The main difference between these and their regular counterparts is thickness. The soundproof varieties are rubber or latex-based and that makes them denser than what you’d usually use.
Will you achieve the same results with these as you would with in-wall soundproofing insulation? No, but if the other options aren’t feasible for you, these are still better than nothing.
A thick carpet is a good option when it comes to soundproofing your floor, and if you use it everywhere, it will render the best results possible.
We understand, however, that you might not want to cover your beautiful hardwood floors with a carpet, so another option is laying down carpets in your spaces. The thicker the better; and while it won’t be a perfect solution noise-wise, it might be your preferred aesthetic choice.
Any sort of carpet you put on your floor will help to a degree, but this degree varies with size and fibre quality.
An extra tip if you feel your carpet is not cutting it: Try adding foam floor mats (or even rubber ones) underneath your carpets.
While imperfect, one of the easiest and quickest ways to alter how sound gets in (and reverberates throughout your space) is rearranging the furniture.
If you share a thin wall with an especially loud neighbor, try putting your bookcases, media center and other big shelving units on that wall. This will automatically make that wall “thicker” and sound will have a harder time getting through it.
The same logic applies to other big pieces of furniture such as couches and beds
This might not completely fix your problem, but it can certainly improve it to a degree.
Adding wall art and other decor is a no-brainer that helps, and that most people do without even thinking about sound matters. Things like big artwork (especially on canvas) help “block” some of the noise in the same way your bookcases and other big pieces of furniture do.
If you’re serious about choosing your wall furnishings in light of their acoustic impact, you might want to stay away from too much glass (or mirrors) since they bounce off a lot of sounds.
Textiles are great sound-absorption surfaces. They often not only reduce bouncing, but trap sound, which means: Go wild with those pillows, throws, and padded chairs!
Hanging soft fabrics on walls and other surfaces is super helpful when it comes to stopping sound from bouncing around.
People often forget about vents because they’re not technically windows. But for soundproofing purposes, they can be equally problematic.
Letting air and loud sounds in, vents need to be addressed.
You can block them (not always safe) or there are a number of things you can do to soundproof your vents.
Soundproofing and sound dampening aren’t the same thing.
If you want to learn how to dampen sound in an apartment, you need to look no further than some of our previous tips above. All the “light” soundproofing techniques that reduce sound or alter reverberation via rearranging furniture (or other objects) is sound dampening.
If you’re not interested, don’t have the money, or don’t have the personnel to do actual soundproofing construction work, dampening might be sufficient.
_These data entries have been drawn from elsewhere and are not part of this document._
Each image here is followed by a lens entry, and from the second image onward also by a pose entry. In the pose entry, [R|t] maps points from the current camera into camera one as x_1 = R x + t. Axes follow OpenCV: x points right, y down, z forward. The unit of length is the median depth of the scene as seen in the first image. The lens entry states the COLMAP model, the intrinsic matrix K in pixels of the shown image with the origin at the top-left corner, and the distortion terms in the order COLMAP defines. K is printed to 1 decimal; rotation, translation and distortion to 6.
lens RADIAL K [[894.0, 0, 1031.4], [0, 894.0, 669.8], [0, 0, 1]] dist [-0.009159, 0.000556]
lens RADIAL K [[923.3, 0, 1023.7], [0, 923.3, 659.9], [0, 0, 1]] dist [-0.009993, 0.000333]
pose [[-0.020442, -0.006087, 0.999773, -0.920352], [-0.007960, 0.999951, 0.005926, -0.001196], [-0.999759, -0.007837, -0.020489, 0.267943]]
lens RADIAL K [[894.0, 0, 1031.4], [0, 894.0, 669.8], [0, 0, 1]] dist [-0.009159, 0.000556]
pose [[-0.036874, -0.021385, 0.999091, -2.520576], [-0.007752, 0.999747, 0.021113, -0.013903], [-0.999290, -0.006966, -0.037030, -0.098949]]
You’re probably even doing it (and have done it in the past) without realizing it.
Sound dampening is what makes any space “sound better” (after you’ve filled it rugs, furniture, appliances, or equipment) versus what your voice sounds like in an empty apartment or a place full of boxes. Rooms with an echo can be frustrating, but, fortunately, they don’t usually last that long.
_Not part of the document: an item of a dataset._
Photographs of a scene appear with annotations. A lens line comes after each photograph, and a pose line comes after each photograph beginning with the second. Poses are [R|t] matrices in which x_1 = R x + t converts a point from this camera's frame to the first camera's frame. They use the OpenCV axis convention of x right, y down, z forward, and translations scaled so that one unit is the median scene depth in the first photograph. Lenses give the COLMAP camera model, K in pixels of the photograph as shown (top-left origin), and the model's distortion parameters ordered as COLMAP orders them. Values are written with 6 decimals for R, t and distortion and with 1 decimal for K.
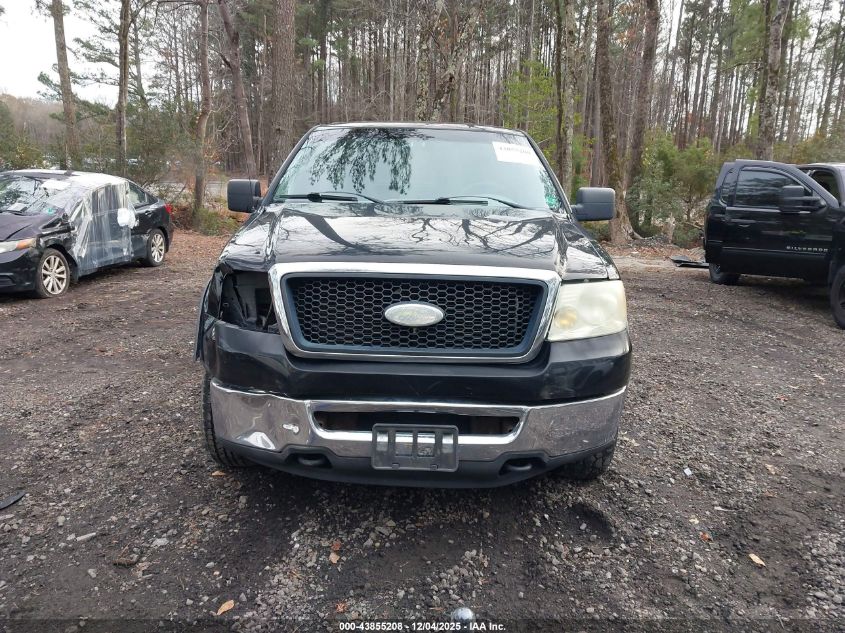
lens RADIAL K [[655.2, 0, 422.5], [0, 655.2, 316.5], [0, 0, 1]] dist [0.026142, -0.001517]
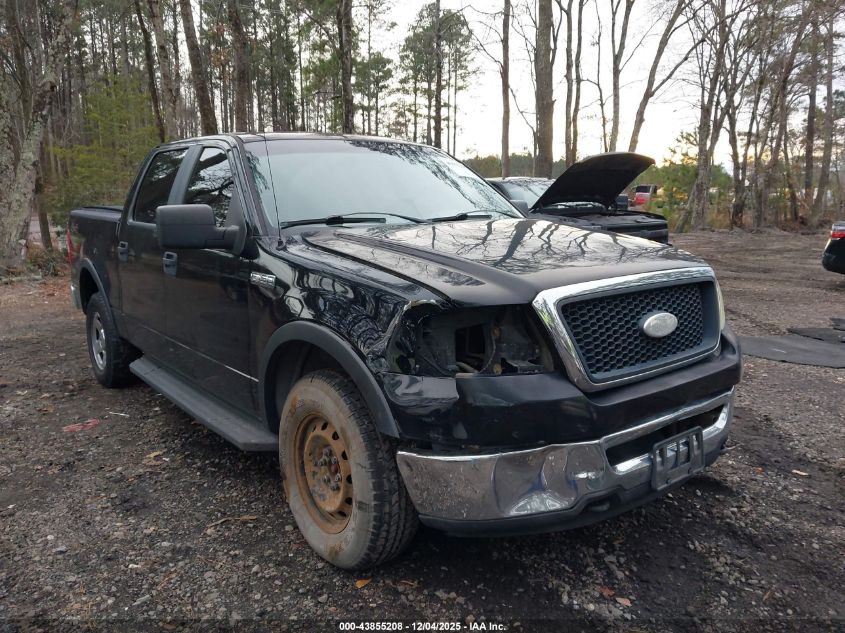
lens RADIAL K [[655.2, 0, 422.5], [0, 655.2, 316.5], [0, 0, 1]] dist [0.026142, -0.001517]
pose [[0.784318, -0.149550, 0.602064, -0.607236], [0.168390, 0.985393, 0.025403, -0.067573], [-0.597068, 0.081458, 0.798044, 0.290834]]
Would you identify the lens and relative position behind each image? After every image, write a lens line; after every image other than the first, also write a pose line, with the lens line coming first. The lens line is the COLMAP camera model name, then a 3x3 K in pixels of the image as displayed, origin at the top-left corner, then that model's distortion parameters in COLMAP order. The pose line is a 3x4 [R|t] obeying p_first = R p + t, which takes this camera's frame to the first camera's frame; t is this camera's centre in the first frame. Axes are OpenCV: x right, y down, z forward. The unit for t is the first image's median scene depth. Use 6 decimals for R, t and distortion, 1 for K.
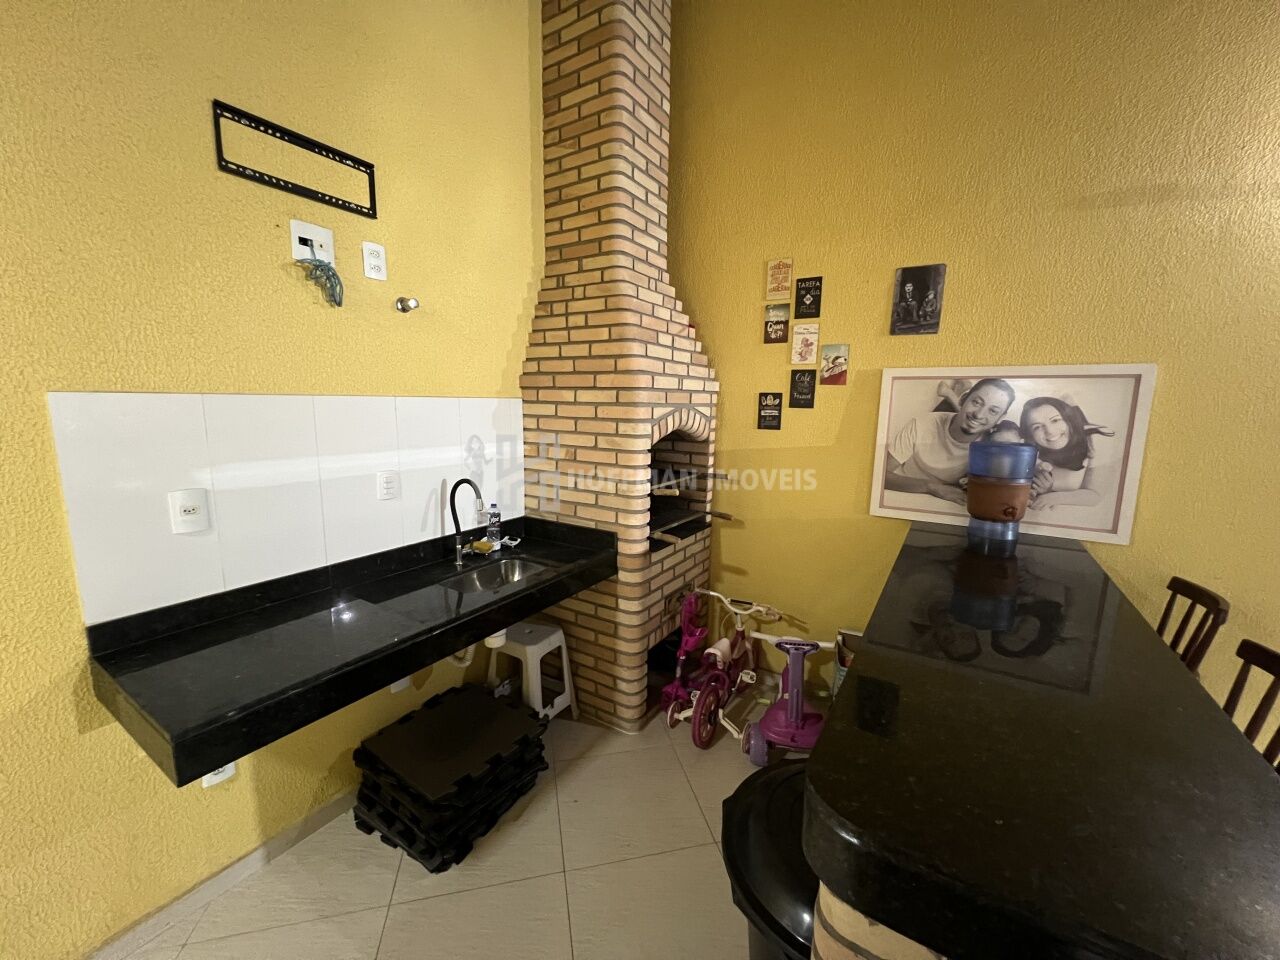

Soft furniture and decor pieces are your safest bet, as are large bookcases. They trap and muffle the waves of loud noises.
Quantity and quality of noise are key, and quality of life in your own experience is the main factor to decide this.
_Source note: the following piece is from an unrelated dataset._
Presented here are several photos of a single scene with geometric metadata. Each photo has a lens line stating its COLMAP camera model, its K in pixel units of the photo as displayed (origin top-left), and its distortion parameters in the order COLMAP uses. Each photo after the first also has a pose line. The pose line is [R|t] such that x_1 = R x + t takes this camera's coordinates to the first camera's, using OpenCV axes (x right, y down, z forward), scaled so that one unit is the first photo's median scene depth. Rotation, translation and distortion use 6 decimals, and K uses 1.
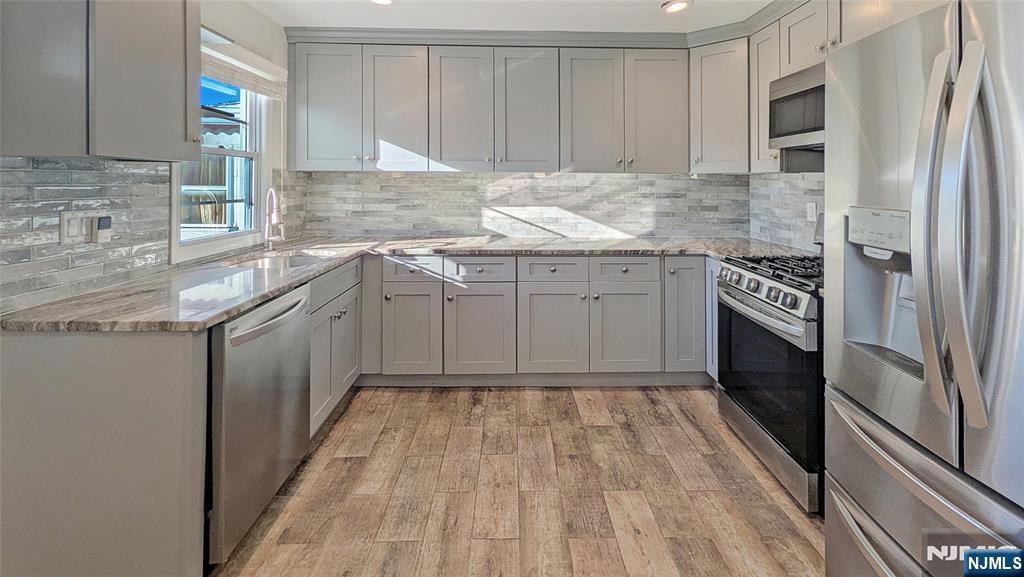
lens RADIAL K [[432.9, 0, 525.0], [0, 432.9, 172.7], [0, 0, 1]] dist [-0.001028, -0.000042]
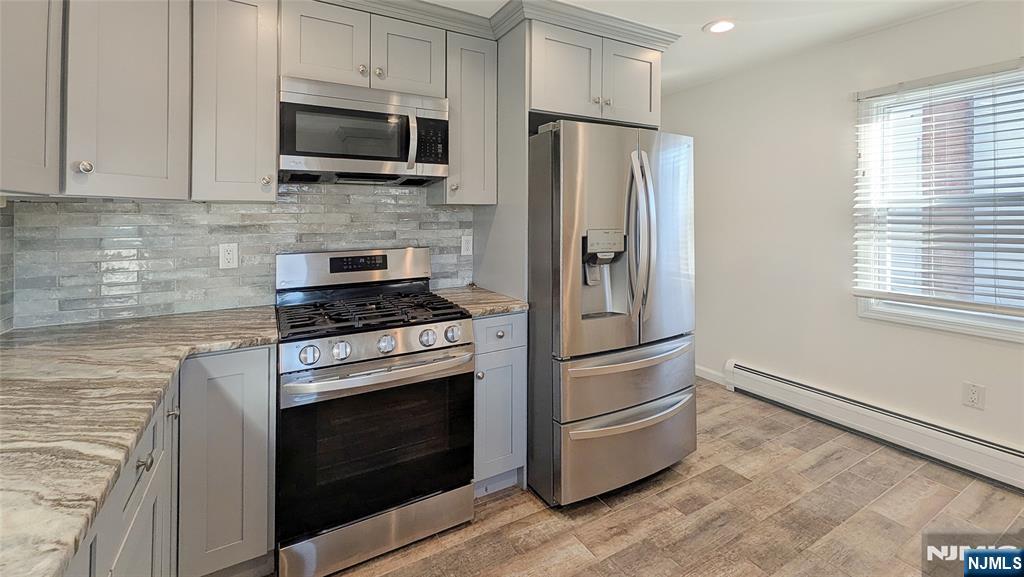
lens RADIAL K [[420.0, 0, 511.7], [0, 420.0, 215.3], [0, 0, 1]] dist [0.000066, -0.000004]
pose [[-0.457309, 0.005774, 0.889289, -0.208647], [-0.013771, 0.999813, -0.013573, 0.023314], [-0.889201, -0.018453, -0.457144, 0.884699]]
If you deal with daily disturbances of any shape, anything that’s causing you headaches deserves to be addressed and improved for your benefit. A child that can’t sleep (read our article on how to soundproof a nursery), or a dog barking in the middle of the night (read our soundproof dog crate article) might seem like small things, but they become larger concerns when they’re regular and frequent issues.
We hope this guide was useful to you in working out how to soundproof an apartment - thanks for reading.